All about Money
n the pages of The Green Sheet, we regularly talk about large numbers in the millions and even billions of dollars. First Data processes a third of a trillion dollars per year, the U.S. writes 50-60 billion checks each year, and each year The Green Sheet publishes a billion-dollar Bank Card Acquirers report. But it occurred to me that very few of us, if any, can fathom how big these numbers actually are.
Imagine that you were in a store that was giving away one-dollar bills. All you have to do is pick them up off the floor, and someone will pour out more bills for you as soon as you run low.
Let's say, for the purpose of our understanding, that you are able to grab a dollar every second (remember that you get to keep it, so you have to stuff it somewhere).
How long do you think it would take you to pick up as many dollars off the floor as First Data processes annually? Go on, take a guess. One week? One month? Five years?

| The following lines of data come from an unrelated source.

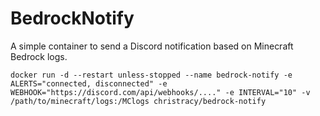 # BedrockNotify
A simple container to send a Discord notification based on Minecraft Bedrock logs. 
    
    docker run -d --restart unless-stopped --name bedrock-notify -e ALERTS="connected, disconnected" -e WEBHOOK="https://discord.com/api/webhooks/...." -e INTERVAL="10" -v /path/to/minecraft/logs:/MClogs christracy/bedrock-notify
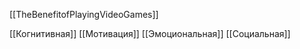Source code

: [[TheBenefitofPlayingVideoGames]]

[[Когнитивная]] 
[[Мотивация]]
[[Эмоциональная]] 
[[Социальная]] 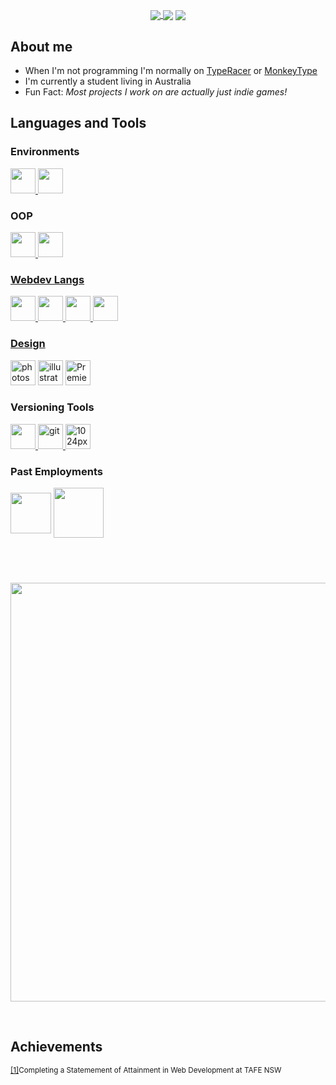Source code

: <html>

<p>

<a href="https://github.com/JoshuaDanielRose">

<!-- <img align="center" src="https://github.com/JoshuaDanielRose/JoshuaDanielRose/blob/main/res/MAIN.jpg?raw=true"/> -->

</a>
<div align="center">
  <a href="https://wakatime.com/@a66594a7-985e-4e5a-b4f6-67f60753b462">
    <img align="center" src="https://wakatime.com/badge/user/a66594a7-985e-4e5a-b4f6-67f60753b462.svg?style=for-the-badge"/>
  </a>
  <img align="center" src="https://img.shields.io/discord/308323056592486420?color=lightblue&label=Discord&logo=discord&logoColor=white&style=for-the-badge"/>
  <a href="https://www.youtube.com/channel/UCgxxvRZFqbo9FVs7yE3h1_A">
    <img align="center" src="https://img.shields.io/youtube/channel/subscribers/UCgxxvRZFqbo9FVs7yE3h1_A?logo=youtube&style=for-the-badge"/>
  </a>
</div>
</p>
<h2 align="left">About me</h2>

<p align="left" width="20px">

<ul>

<li>When I'm not programming I'm normally on <a href="https://play.typeracer.com/">TypeRacer</a> or <a href="https://monkeytype.com/">MonkeyType</a></li>

<li>I'm currently a student living in Australia</li>

<li>Fun Fact: <i>Most projects I work on are actually just indie games!</i></li>

</ul>

</p>

<p>

<p>

<h2 align="left">Languages and Tools</h2>

<!-- <img src="https://skillicons.dev/icons?i=vim,py,html,css,neovim,cs,git,githubactions"/> -->

<h3 align="left">Environments</h3>
<a href="https://github.com/neovim/neovim"><img src="https://upload.wikimedia.org/wikipedia/commons/3/3a/Neovim-mark.svg" alt"image" width="40" height="40" border="0"/>
<a href="https://code.visualstudio.com/"><img src="https://upload.wikimedia.org/wikipedia/commons/thumb/9/9a/Visual_Studio_Code_1.35_icon.svg/2048px-Visual_Studio_Code_1.35_icon.svg.png" alt"image" width="40" height="40" border="0"/></a>

<h3>OOP</h3>
<a href="https://cplusplus.com/"><img src="https://skillicons.dev/icons?i=cpp" alt"image" width="40" height="40" border="0"/></>
<a href="https://www.python.org/"><img src="https://cdn.jsdelivr.net/npm/@programming-languages-logos/python@0.0.0/python.png" alt"image" width="40" height="40" border="0"/></>

<h3>Webdev Langs</h3>
<a href="https://developer.mozilla.org/en-US/docs/Web/HTML"><img src="https://skillicons.dev/icons?i=html" alt"image" width="40" height="40" border="0"/></>
  <a href="https://daringfireball.net/projects/markdown/syntax"><img src="https://skillicons.dev/icons?i=md&theme=dark" alt"image" width="40" height="40" border="0"/></>
<a href="https://developer.mozilla.org/en-US/docs/Web/CSS"><img src="https://skillicons.dev/icons?i=css" alt"image" width="40" height="40" border="0"/></>
<a href="https://flask.palletsprojects.com/en/2.2.x/"><img src="https://skillicons.dev/icons?i=flask&theme=dark" alt"image" width="40" height="40" border="0"/></>
<!-- <a href="https://flask.palletsprojects.com/en/2.2.x/"><img src="https://cdn.freebiesupply.com/logos/thumbs/2x/flask-logo.png" alt"image" width="55" height="40" border="0"/></> -->


<h3>Design</h3>
<a href="https://www.adobe.com/au/products/photoshop.html" target="_blank" rel="noreferrer"><img src="https://cia.imgix.net/files/blog/full/image238.jpg" alt="photoshop-icon" border="0" width="40" height="40"/></a>
<a href="https://www.adobe.com/au/products/illustrator.html" target="_blank" rel="noreferrer"><img src="https://www.vectorlogo.zone/logos/adobe_illustrator/adobe_illustrator-icon.svg" alt="illustrator" width="40" height="40"/></a>
<a href="https://www.adobe.com/au/products/premiere.html" target="_blank" rel="noreferrer"><img src="https://upload.wikimedia.org/wikipedia/commons/thumb/f/f2/Adobe_Premiere_Pro_Logo.svg/1200px-Adobe_Premiere_Pro_Logo.svg.png" alt="Premiere Pro Icon" width="40" height="40"/></a>

<h3>Versioning Tools</h3>
<a href="https://about.gitlab.com/"><img src="https://user-images.githubusercontent.com/101031214/189024231-f624d473-0c42-402a-97ab-a464b208b5ef.png" alt"image" width="40" height="40" border="0"/></>
<a href="https://git-scm.com/" target="_blank" rel="noreferrer"><img src="https://www.vectorlogo.zone/logos/git-scm/git-scm-icon.svg" alt="git" width="40" height="40"/> </a>
<a href="https://desktop.github.com/"><img src="https://i.ibb.co/7KZpZkL/1024px-Github-desktop-logo-symbol-svg.png" height="40" width="40" alt="1024px-Github-desktop-logo-symbol-svg" border="0"></a>


</p>

<p>

<h3 align="left">Past Employments</h3>

<a href="https://www.bravurasolutions.com/australia/">

<img align="center" height=65 src="https://cpp-prod-seek-company-image-uploads.s3.ap-southeast-2.amazonaws.com/814426/logo/657ae531-bcca-11ea-86d1-e52bae5cc086.png"></img></a>
<a href="https://centelon.com/">
<img align="center" height="80" src="https://res.cloudinary.com/crunchbase-production/image/upload/c_lpad,f_auto,q_auto:eco,dpr_1/cihaxvnkshd6s5flqmut"/>

</a>

<h2>&nbsp</h2>

</p>

</p>

<p align="center">

<img width=670 src="https://wakatime.com/share/@JoshuaDanielRose/e2ba8d26-2211-4707-b990-3eff8cd96e4d.svg"/>

</p>

<br>

<h2>Achievements</h2>

<p>

<p align="left"><sup><a href="#about-me">[1]</a>Completing a Statemement of Attainment in Web Development at TAFE NSW</sup></p>

</p>

</html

If you picked up one dollar per second, you would have $1,000 every 17 minutes. After 12 days of nonstop effort, 24 hours a day, you would acquire your first $1 million. Now that million wasn't too tough, right?
At this continuing rate, it would take you 120 days to accumulate $10 million and 1,200 days (3.3 years) to reach $100 million. Now we're getting serious: Within 31.7 years you would have a billion dollars, and after a thousand years you would be as wealthy as Bill Gates.
Now hold your breath! It would take you, if you could maintain the 24-hour-a-day, one-dollar-per-second speed, more than 10,569 years to accumulate the amount of money that First Data processes annually, and that is only a third of a trillion dollars.
Guess we should go back to selling. What do you think?